Input data:
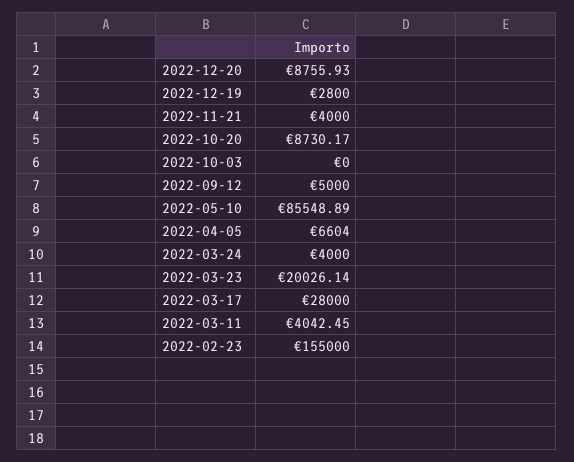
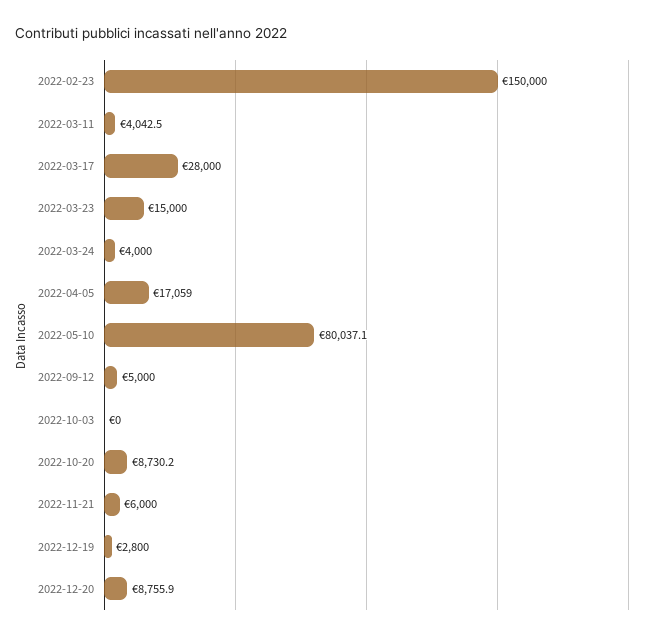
2022-11-21: 4000 -> 6000
2022-05-10: 85548.89 -> 80037.1
2022-04-05: 6604 -> 17059
2022-03-23: 20026.14 -> 15000
2022-02-23: 155000 -> 150000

Your goal: The material above is to be set down exactly, with pictures removed.

Solution to this task:
2022-11-21: 4000 -> 6000
2022-05-10: 85548.89 -> 80037.1
2022-04-05: 6604 -> 17059
2022-03-23: 20026.14 -> 15000
2022-02-23: 155000 -> 150000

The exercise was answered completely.